Extraterritoriality of US sanctions: Transposition in Belgium of the EU Blocking Statute

by Dimana Todorova

The European Blocking Regulation (EC) 2271/96 of 22 November 1996 protecting against the effects of the extraterritorial application of legislation adopted by a third country (“Blocking Statute“), recently amended, prohibits European operators, without authorization, to comply with US sanctions against Iran and Cuba, as listed in its Annex. The purpose of the regulation is to limit the extraterritorial impact of US sanctions, and for this purpose it provides for the possibility of sanctioning European companies that violate its provisions. As sanctions fall within the competence of each Member State, it is up to the latter to adopt the relevant national regulations and to apply the blocking law.

Thus, Belgium has just inserted in the law bearing financial provisions of 2 May 2019, and published on 21 May 2019 in the Moniteur belge, a Title VII which implements Regulation 2271/96.

The law provides that the Federal Public Service for Foreign Affairs will be the competent authority:

  • to transmit information pursuant to the information obligation to the European Commission provided for in Article 2 (3), and
  • for the sharing of information between Member States and the Commission provided for in Article 10 of Regulation 2271/96.

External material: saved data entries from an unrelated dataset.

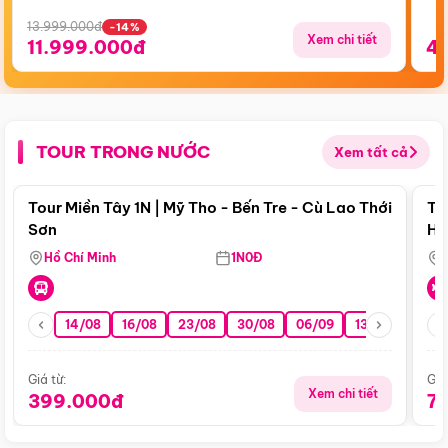
13.999.000đ
-14%
Xem chi tiết
11.999.000đ
4
TOUR TRONG NƯỚC
Xem tất cả
Điểm nổi bật
Tour Miền Tây 1N | Mỹ Tho - Bến Tre - Cù Lao Thới
To
Sơn
Hu
Hồ Chí Minh
1N0Đ
14/08
16/08
23/08
30/08
06/09
13/09
20/0
Giá từ:
Giá
Xem chi tiết
399.000đ
7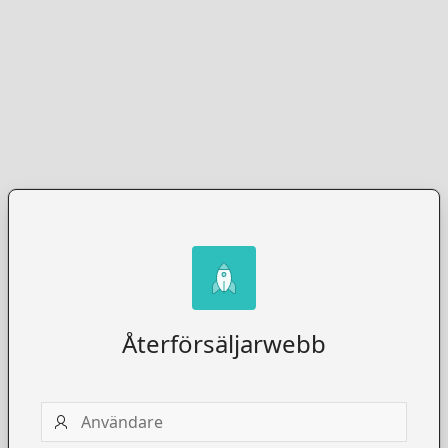
Återförsäljarwebb
Användare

The General treasury administration of the Finance Federal Public Service and the Economy Federal Public Service are the competent authorities to ensure compliance with the obligations provided for by the European Blocking Statute. These clarifications do not prejudice the powers granted to other administrations and institutions, in particular the powers of officers and agents of the judicial or administrative police and of the General Administration of Customs and Excise of the Finance Federal Public Service.

When the supervisory authorities find an infringement of the obligations laid down in Article 2 (1) and (2) (notification obligation) and Article 5 (obligation not to comply) of Regulation No 2271/96, they may impose an administrative fine to the offender(s). The administrative fine amounts, for the same fact or for the same combination of facts, to:

  • minimum 10,000 euros and maximum 10% of the net annual turnover of the previous financial year, if it is a legal person; or
  • minimum 250 euros and maximum 5 000 000 euros, if it is a natural person.

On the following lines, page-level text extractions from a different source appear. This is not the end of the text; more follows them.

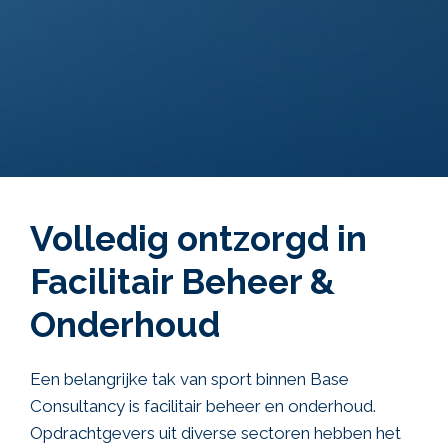
Volledig ontzorgd in
Facilitair Beheer &
Onderhoud
Een belangrijke tak van sport binnen Base
Consultancy is facilitair beheer en onderhoud.
Opdrachtgevers uit diverse sectoren hebben het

The amount of the administrative fine shall be determined taking into account all the relevant circumstances, and in particular:

  • the gravity and duration of the offenses;
  • the degree of responsibility of the person concerned;
  • the financial capacity of the person in question;
  • any benefits or profits derived from the infringements, to the extent that they can be determined;
  • any damage suffered by third parties as a result of these offenses, to the extent that it can be determined;
  • the degree of cooperation of the person(s) concerned with the competent authorities;
  • any previous offenses committed by the person in question.

The law guarantees minimum procedural rights for the parties as it provides that the administrative fine is imposed after having heard or at least duly summoned the natural or legal person in question.

Lastly, the law also modified the existing criminal sanctions provided for by the law of 3 May 2003 on the implementation of the restrictive measures adopted by the Council of the European Union against States, certain persons and entities in case of infringements of the European regulations on restrictive measures. From now on, a paragraph is inserted which also provides for the possibility of imposing administrative fines for “infringements of the measures contained in the regulations adopted by the European Union or in the decisions taken pursuant to those regulations under Articles 75, 215 and 352 of the Treaty on the Functioning of the European Union may be punished by an administrative fine of 250 to 2,500,000 euros by the competent minister“.